De 1953 à 1956, Grothendieck - qui refusait d’introduire une demande de nationalité qui eût imposé un passage par l’armée à l’antimilitariste qu’il était - part pour le Brésil et les USA. Seuls les français - et il était apatride - avaient en effet accès aux emplois de fonctionnaires, ce qu’étaient les professeurs des universités, alors que les chercheurs étaient contractuels. Durant ce séjour, il change de sujet de recherche pour se tourner vers la géométrie algébrique. Il revient en France en 1956 où il (ré)intègre le CNRS en qualité de Maître de Recherches. En 1958, s’ouvre la période la plus féconde de sa carrière. Il est accueilli dans le tout nouveau IHES qui voulait faire pendant à l’Institute of Advanced Studies de Princeton. Il y sera en bonne compagnie, celle de Dieudonné notamment, qui acceptera avec abnégation de lui servir de « scribe », celle de Jean-Pierre Serre – médaillé Fields 1954 – qui lui servira d’intermédiaire avec André Weil – fondateur du groupe Bourbaki auquel Grothendieck ne parlait plus, celle de son élève Pierre Deligne, médaillé Fields 1978, avec lequel il se brouillera aussi. Grothendieck est le chef d’orchestre et le maître à penser de cette formidable machine à produire des mathématiques exceptionnelles, son séminaire sera un instrument refondateur de la géométrie algébrique qui lui vaudra la médaille Fields en 1966. Médaille qu’il refusera d’aller recevoir à Moscou en protestation contre Budapest, et qu’il remettra ensuite aux Vietnamiens pour contribuer à leur guerre de résistance face aux bombardements américains.

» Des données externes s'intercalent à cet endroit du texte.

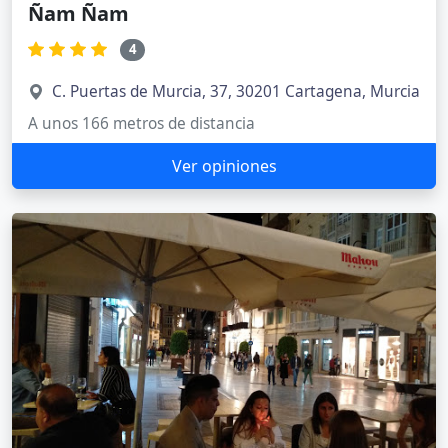
Ñam Ñam
4
C. Puertas de Murcia, 37, 30201 Cartagena, Murcia
A unos 166 metros de distancia
Ver opiniones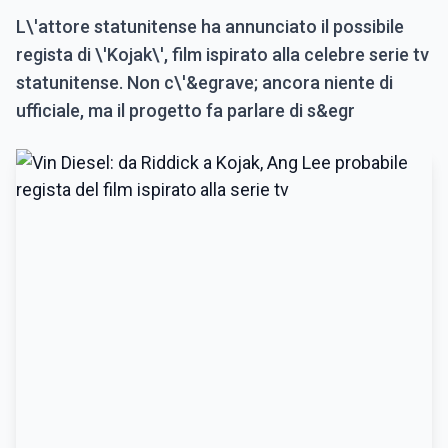
L\'attore statunitense ha annunciato il possibile
regista di \'Kojak\', film ispirato alla celebre serie tv
statunitense. Non c\'&egrave; ancora niente di
ufficiale, ma il progetto fa parlare di s&egr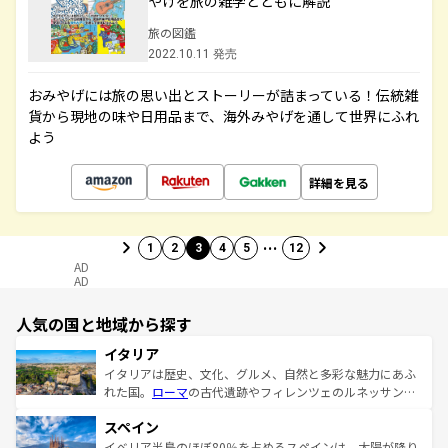
やげを旅の雑学とともに解説
旅の図鑑
2022.10.11 発売
おみやげには旅の思い出とストーリーが詰まっている！伝統雑
貨から現地の味や日用品まで、海外みやげを通して世界にふれ
よう
詳細を見る
…
1
2
3
4
5
12
AD
AD
人気の国と地域から探す
イタリア
イタリアは歴史、文化、グルメ、自然と多彩な魅力にあふ
れた国。
ローマ
の古代遺跡やフィレンツェのルネッサンス
美術、ヴェネツィアの運河など、歴史あるスポットはもち
スペイン
ろん、トスカーナの美しい田園風景やアマルフィ海岸の絶
景など、自然景観も見逃せない。観光の合間には、本場の
イベリア半島のほぼ80％を占めるスペインは、太陽が降り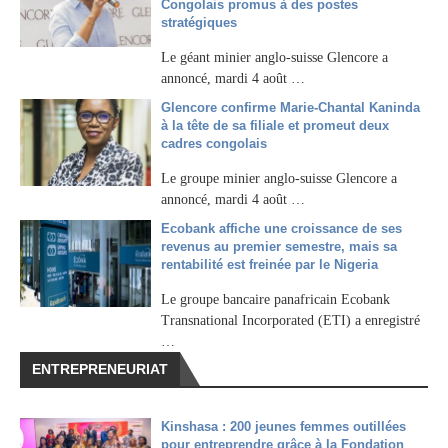
Congolais promus à des postes
stratégiques
Le géant minier anglo-suisse Glencore a
annoncé, mardi 4 août …
Glencore confirme Marie-Chantal Kaninda
à la tête de sa filiale et promeut deux
cadres congolais
Le groupe minier anglo-suisse Glencore a
annoncé, mardi 4 août …
Ecobank affiche une croissance de ses
revenus au premier semestre, mais sa
rentabilité est freinée par le Nigeria
Le groupe bancaire panafricain Ecobank
Transnational Incorporated (ETI) a enregistré
…
ENTREPRENEURIAT
Kinshasa : 200 jeunes femmes outillées
pour entreprendre grâce à la Fondation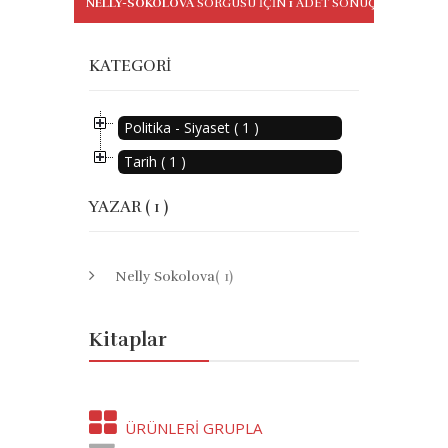
NELLY-SOKOLOVA
SORGUSU IÇIN
1
ADET SONUÇ BULUNDU
KATEGORI
Politika - Siyaset ( 1 )
Tarih ( 1 )
YAZAR ( 1 )
Nelly Sokolova
( 1)
Kitaplar
ÜRÜNLERI GRUPLA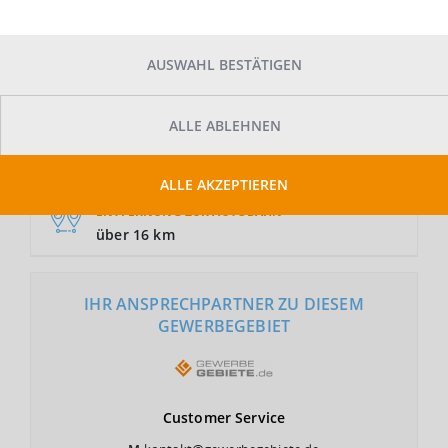
AUSWAHL BESTÄTIGEN
GRUNDSTÜCKSFLÄCHE
Auf Anfrage
ALLE ABLEHNEN
NUTZUNGSART
GE
ALLE AKZEPTIEREN
ENTFERNUNG ZUR AUTOBAHN
über 16 km
IHR ANSPRECHPARTNER ZU DIESEM
GEWERBEGEBIET
Customer
Service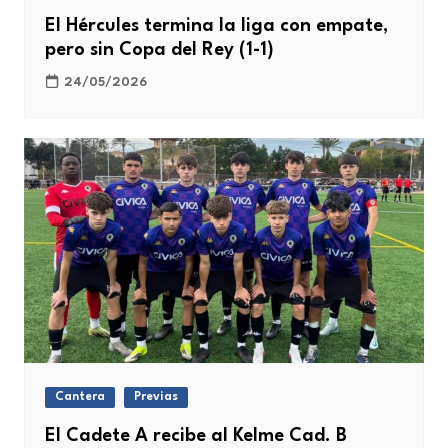
El Hércules termina la liga con empate,
pero sin Copa del Rey (1-1)
24/05/2026
Cantera
Previas
El Cadete A recibe al Kelme Cad. B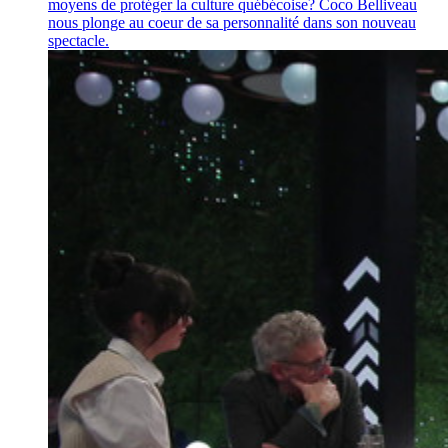
moyens de protéger la culture québécoise? Coco Belliveau
nous plonge au coeur de sa personnalité dans son nouveau
spectacle.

En 1970, Grothendieck plaque tout cela en prétextant les crédits militaires que l’IHES recevait, pour se consacrer à la méditation. Tout en postulant à un poste de directeur de recherche au CNRS en précisant d’emblée qu’il n’en ferait pas, que la communauté mathématique lui accordera néanmoins en reconnaissance de l’immense œuvre accomplie. Reconnaissance qui n’a pas vraiment été payée de retour, Grothendieck écrivant de ses collègues : « La plupart des mathématiciens, je l’ai dit tantôt, sont portés à se cantonner dans un cadre conceptuel, dans un "Univers" fixé une bonne fois pour toutes - celui, essentiellement, qu’ils ont trouvé "tout fait" au moment où ils ont fait leurs études. Ils sont comme les héritiers d’une grande et belle maison toute installée, avec ses salles de séjour et ses cuisines et ses ateliers, et sa batterie de cuisine et un outillage à tout venant, avec lequel il y a, ma foi, de quoi cuisiner et bricoler. Comment cette maison s’est construite progressivement, au cours des générations, et comment et pourquoi ont été conçus et façonnés tels outils (et pas d’autres. . .), pourquoi les pièces sont agencées et aménagées de telle façon ici, et de telle autre là - voilà autant de questions que ces héritiers ne songeraient pas à se demander jamais. C’est ça "l’Univers", le "donné" dans lequel il faut vivre, un point c’est tout ! Quelque chose qui paraît grand (et on est loin, le plus souvent, d’avoir fait le tour de toutes ses pièces), mais familier en même temps, et surtout : immuable. »(5)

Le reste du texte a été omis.